Repeat every entry exactly. Leave nothing out.

Record set:
^^^^

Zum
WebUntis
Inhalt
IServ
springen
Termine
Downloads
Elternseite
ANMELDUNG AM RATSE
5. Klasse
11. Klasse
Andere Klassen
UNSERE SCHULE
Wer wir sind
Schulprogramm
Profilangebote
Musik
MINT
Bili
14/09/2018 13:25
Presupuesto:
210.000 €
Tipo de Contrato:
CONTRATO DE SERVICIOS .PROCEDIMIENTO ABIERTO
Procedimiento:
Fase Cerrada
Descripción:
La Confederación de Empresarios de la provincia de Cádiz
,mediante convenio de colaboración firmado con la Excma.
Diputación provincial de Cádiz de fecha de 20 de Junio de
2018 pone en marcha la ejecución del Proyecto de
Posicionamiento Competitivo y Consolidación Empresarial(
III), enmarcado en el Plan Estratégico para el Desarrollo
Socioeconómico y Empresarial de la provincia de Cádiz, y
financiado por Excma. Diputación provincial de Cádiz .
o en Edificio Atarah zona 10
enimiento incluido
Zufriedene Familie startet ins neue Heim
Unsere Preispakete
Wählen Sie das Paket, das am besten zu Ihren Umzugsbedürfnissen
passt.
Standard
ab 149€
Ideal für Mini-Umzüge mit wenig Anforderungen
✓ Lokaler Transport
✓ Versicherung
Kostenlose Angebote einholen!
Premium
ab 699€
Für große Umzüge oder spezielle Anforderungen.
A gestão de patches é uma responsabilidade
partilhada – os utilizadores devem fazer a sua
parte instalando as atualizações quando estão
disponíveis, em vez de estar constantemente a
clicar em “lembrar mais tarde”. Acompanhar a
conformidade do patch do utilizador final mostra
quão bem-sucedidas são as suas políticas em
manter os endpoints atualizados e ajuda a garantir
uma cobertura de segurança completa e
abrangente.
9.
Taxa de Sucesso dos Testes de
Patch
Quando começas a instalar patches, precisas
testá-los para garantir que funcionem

^^^^

Expected answer:
Zum
WebUntis
Inhalt
IServ
springen
Termine
Downloads
Elternseite
ANMELDUNG AM RATSE
5. Klasse
11. Klasse
Andere Klassen
UNSERE SCHULE
Wer wir sind
Schulprogramm
Profilangebote
Musik
MINT
Bili
14/09/2018 13:25
Presupuesto:
210.000 €
Tipo de Contrato:
CONTRATO DE SERVICIOS .PROCEDIMIENTO ABIERTO
Procedimiento:
Fase Cerrada
Descripción:
La Confederación de Empresarios de la provincia de Cádiz
,mediante convenio de colaboración firmado con la Excma.
Diputación provincial de Cádiz de fecha de 20 de Junio de
2018 pone en marcha la ejecución del Proyecto de
Posicionamiento Competitivo y Consolidación Empresarial(
III), enmarcado en el Plan Estratégico para el Desarrollo
Socioeconómico y Empresarial de la provincia de Cádiz, y
financiado por Excma. Diputación provincial de Cádiz .
o en Edificio Atarah zona 10
enimiento incluido
Zufriedene Familie startet ins neue Heim
Unsere Preispakete
Wählen Sie das Paket, das am besten zu Ihren Umzugsbedürfnissen
passt.
Standard
ab 149€
Ideal für Mini-Umzüge mit wenig Anforderungen
✓ Lokaler Transport
✓ Versicherung
Kostenlose Angebote einholen!
Premium
ab 699€
Für große Umzüge oder spezielle Anforderungen.
A gestão de patches é uma responsabilidade
partilhada – os utilizadores devem fazer a sua
parte instalando as atualizações quando estão
disponíveis, em vez de estar constantemente a
clicar em “lembrar mais tarde”. Acompanhar a
conformidade do patch do utilizador final mostra
quão bem-sucedidas são as suas políticas em
manter os endpoints atualizados e ajuda a garantir
uma cobertura de segurança completa e
abrangente.
9.
Taxa de Sucesso dos Testes de
Patch
Quando começas a instalar patches, precisas
testá-los para garantir que funcionem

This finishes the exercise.